The Future is Small and Focused

SLM Benefits in Practice:

Zero ongoing operational costs after initial setup
Sub-200ms response times for real-time decisions
Complete data privacy with local processing
Deterministic outputs through structured schemas
Simplified codebase by offloading interpretation logic

SLMs have made my home ecosystem simpler and much more reliable. They let me offload the ambiguity of unstructured data, and in return I get consistent, actionable decisions. I think the future of AI isn't just about bigger models; it's also about the small ones quietly doing one thing really well.
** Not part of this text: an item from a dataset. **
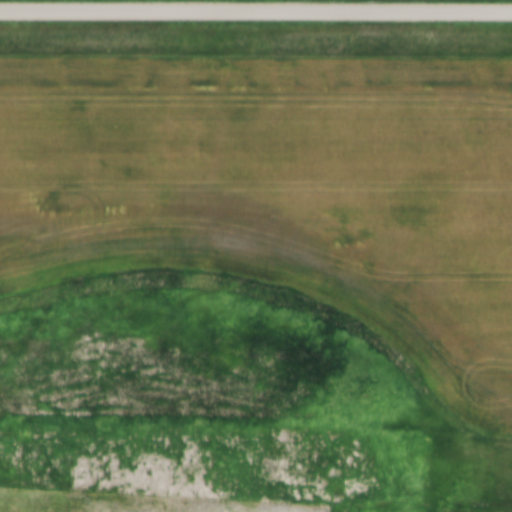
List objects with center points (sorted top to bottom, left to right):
road: (255, 10)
The real insight from that research paper wasn't about the million-step execution. It was about the division of labor: large models for orchestration and planning, small models for focused execution. This pattern applies far beyond academic research. In production systems, in home automation, and in countless other domains, the most effective AI implementations might not be the ones that make headlines.

While everyone's racing to build bigger models, there's enormous untapped potential in making smaller models incredibly good at specific tasks. The future of AI might be less about artificial general intelligence and more about artificial specialized intelligence, deployed at the edge, making millions of small decisions that collectively create seamless, intelligent systems.

Sometimes the most powerful solution is the one that quietly handles the details while everyone else is focused on the spectacle.